Piero Ostellino, Corriere della Sera 28/12/2013, 28 dicembre 2013
QUELLA STRANA PAURA CHE FRENA LE PAROLE
C’è una vecchia pagina di Croce sulla quale quanti — editori, giornalisti, lettori — seguono le vicende nazionali attraverso i media dovrebbero riflettere. Scrive Croce: «Tra i “doveri” sembra che ce ne sia uno molto strano: il dovere, in circostanze date, di non pensare. Ed è un dovere del quale, in verità, abusano gli uomini impetuosi, pronti sempre a dire: “Qui, non si tratta di pensare ma di agire”; “Io mi conduco così, e non sto a stillarmi il cervello sul come debba condurmi”; e simili.
Ma gli uomini impetuosi non considerano che quel dovere è stato escogitato non per essi, ma proprio per i loro contrari, per gli irresoluti e paurosi. Si sa che cosa sia la paura: è una rinunzia al fare per l’indagine senza fine degli ostacoli e dei rischi, che il fare incontra sulla sua strada (…) Perché la paura non è limitabile: rassicurata in un punto, si trasporta in un altro e trova sempre un punto nuovo dove trasportarsi. E se una volta si risolve a fermarsi e a convertirsi in coraggio, non si vede perché non debba compiere questa conversione da prima, e perché rinunzi o abbia rinunziato a tanta parte di operosità. L’errore, da cui il pauroso si trova avvinto, è, insomma, l’idea di una vita che non sia al tempo stesso pericolo di morte. E quando gli si dice che egli ha il dovere di non più pensare ma di agire, lo si esorta semplicemente a smettere il perseguimento di ciò che non troverà mai, abbandonare un problema, che non è problema perché è una folle immaginazione. Lo si esorta, dunque, non già a non pensare, ma anzi a pensare sul serio (…).

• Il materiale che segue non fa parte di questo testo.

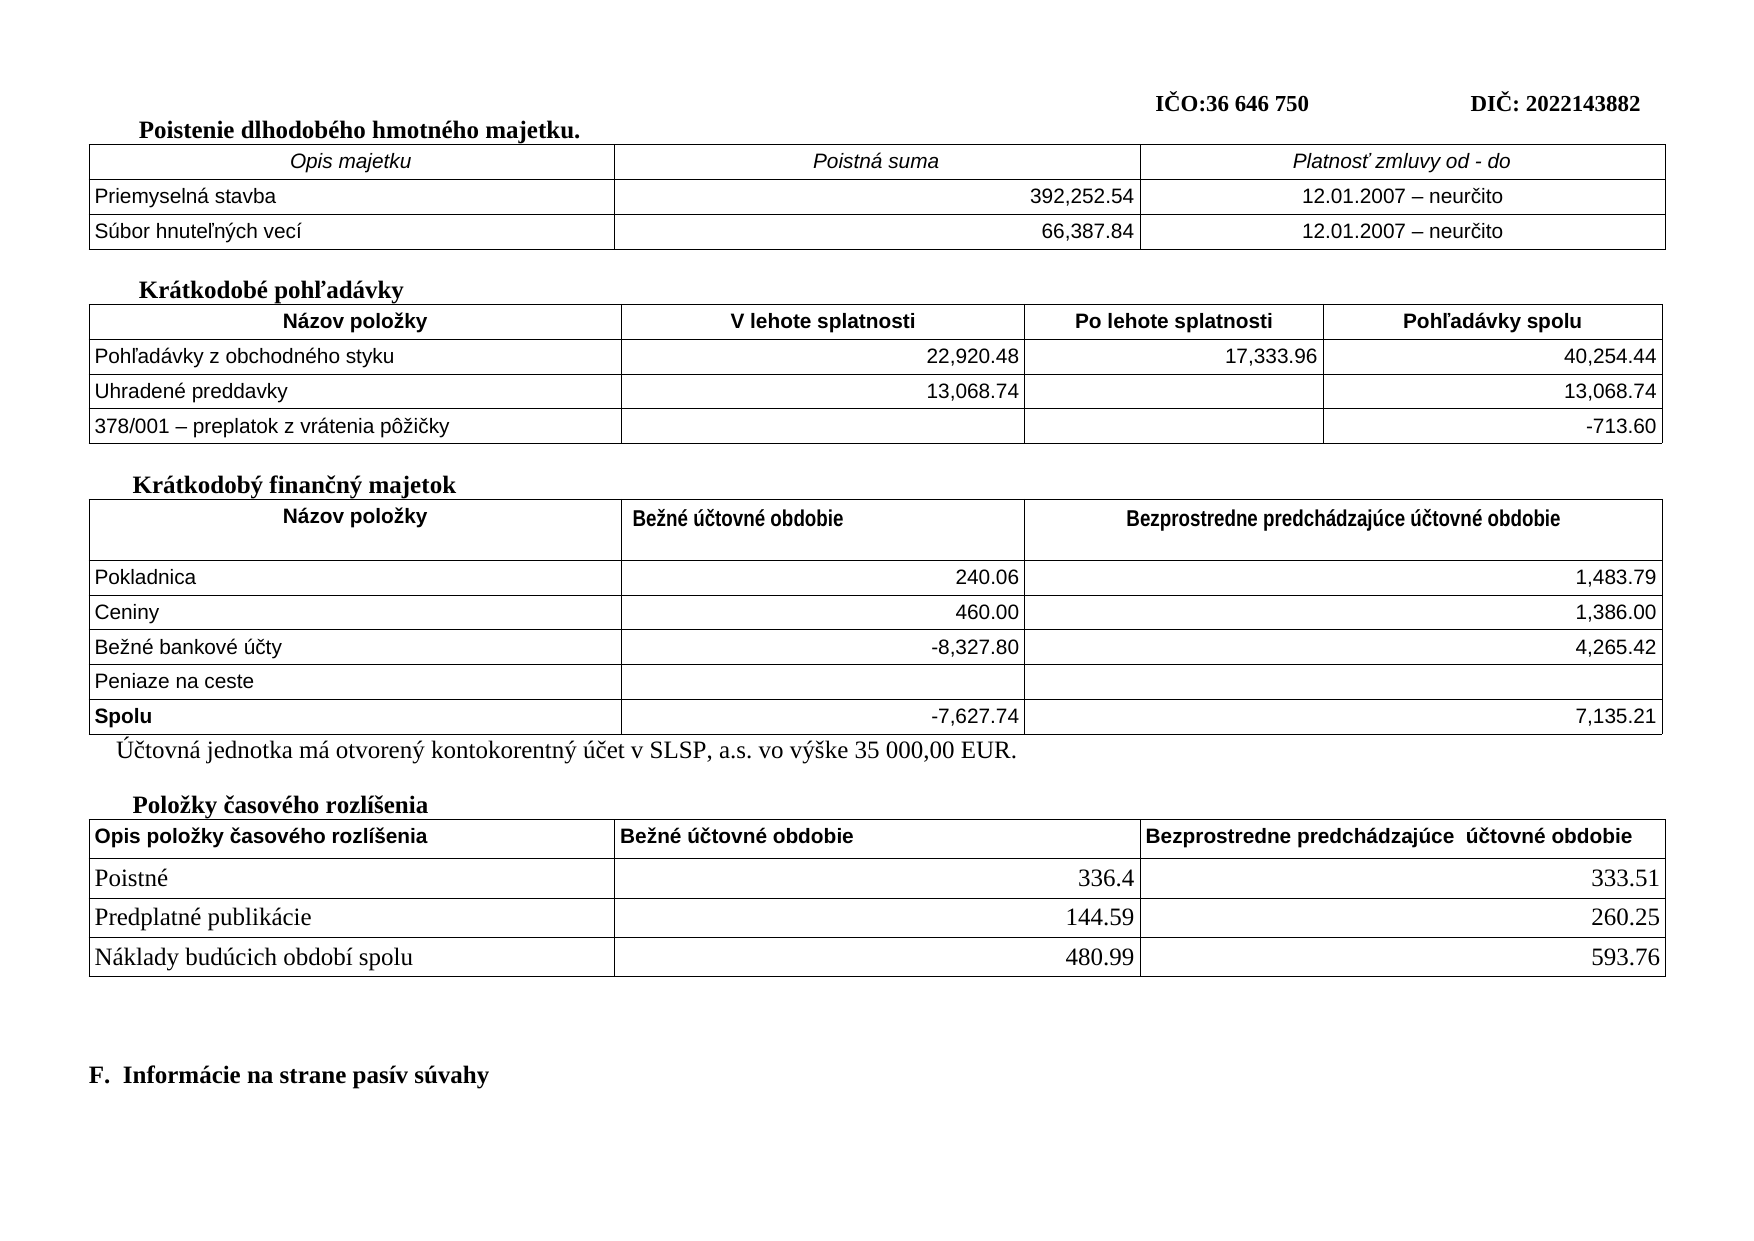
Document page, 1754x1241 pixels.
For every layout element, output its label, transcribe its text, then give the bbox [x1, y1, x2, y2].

table_header Opis položky časového rozlíšenia [90, 820, 614, 858]
table_cell Pokladnica [90, 561, 621, 594]
table_cell -7 627,74 [622, 700, 1024, 734]
table_cell 336,4 [615, 859, 1140, 898]
table_cell -8 327,80 [622, 630, 1024, 664]
table_cell 392 252,54 [615, 180, 1140, 214]
table_header Bežné účtovné obdobie [615, 820, 1140, 858]
table_header Bežné účtovné obdobie [622, 500, 1024, 560]
table_cell 66 387,84 [615, 215, 1140, 248]
table_cell 12.01.2007 – neurčito [1141, 180, 1665, 214]
text Krátkodobé pohľadávky [89, 276, 1665, 304]
table_cell 260,25 [1141, 899, 1665, 937]
table_cell [622, 665, 1024, 699]
table_cell 13 068,74 [622, 375, 1024, 408]
table_cell -713,60 [1324, 409, 1662, 443]
text Účtovná jednotka má otvorený kontokorentný účet v SLSP, a.s. vo výške 35 000,00 EUR. [89, 734, 1665, 764]
table_cell 1 483,79 [1025, 561, 1662, 594]
table_header Po lehote splatnosti [1025, 305, 1323, 339]
table_cell 144,59 [615, 899, 1140, 937]
table_header Názov položky [90, 500, 621, 560]
table_cell Spolu [90, 700, 621, 734]
table_cell [1025, 375, 1323, 408]
table_cell Náklady budúcich období spolu [90, 938, 614, 976]
table_cell 12.01.2007 – neurčito [1141, 215, 1665, 248]
table_cell 480,99 [615, 938, 1140, 976]
table_cell 13 068,74 [1324, 375, 1662, 408]
table_header Bezprostredne predchádzajúce účtovné obdobie [1025, 500, 1662, 560]
table_cell 378/001 – preplatok z vrátenia pôžičky [90, 409, 621, 443]
table_cell 460,00 [622, 596, 1024, 629]
table_cell 40 254,44 [1324, 340, 1662, 373]
table_cell Pohľadávky z obchodného styku [90, 340, 621, 373]
table_cell Predplatné publikácie [90, 899, 614, 937]
table_header Poistná suma [615, 145, 1140, 179]
text Položky časového rozlíšenia [89, 792, 1665, 819]
table_header Názov položky [90, 305, 621, 339]
table_cell Poistné [90, 859, 614, 898]
table_header Platnosť zmluvy od - do [1141, 145, 1665, 179]
text F. Informácie na strane pasív súvahy [89, 1061, 1665, 1089]
table_cell Bežné bankové účty [90, 630, 621, 664]
table_cell 17 333,96 [1025, 340, 1323, 373]
text IČO:36 646 750 DIČ: 2022143882 [89, 89, 1665, 116]
table_cell [1025, 409, 1323, 443]
table_header Pohľadávky spolu [1324, 305, 1662, 339]
table_cell Uhradené preddavky [90, 375, 621, 408]
table_cell 22 920,48 [622, 340, 1024, 373]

Ma c’è un’altra opposizione al “pensare”, che vien mossa in nome della “fede”, sembrando che le due cose stiano tra loro in contrasto e che l’una debba sostituire l’altra, o ripartire con l’altra in buon accordo il campo del sapere. Questa seconda concezione è, anzi, la più comune: tirandosi volentieri una linea per metter di qua ciò che spetta al pensiero, e di là ciò che è materia di fede; o, anche, collocando la fede a capo del conoscere, e dando al pensiero ufficio secondario o sussidiario, che sarebbe quello di ragionare su supposti di fede. Senonché, tutto ciò è falso, e di vero c’è soltanto che, quando sorge la fede, cessa il pensiero, e all’inverso; ossia la distinzione tra due diverse concezioni spirituali, le quali, appunto per questo, né si identificano l’una con l’altra, né l’una distrugge l’altra, né si spartiscono tra loro in buon accordo l’unico campo. Ma perché, quando sorge la fede, cessa il pensiero? Perché la fede non è altro che il risultato del pensiero, e solo sul pensato si forma la tranquilla coscienza di possedere il vero, di essere rischiarati, di sapere quel che occorre per ben condursi praticamente, o in questa e in quella particolare situazione».
Croce parlava di paura quando, a fascismo instaurato, era comprensibile avere paura a parlar chiaro. Oggi, una cappa di paura e di conformismo è scesa sui media. Ma, in un Paese libero qual è (ancora?) il nostro, non avere paura non vuol dire avere coraggio. Significa (solo) fare il proprio mestiere.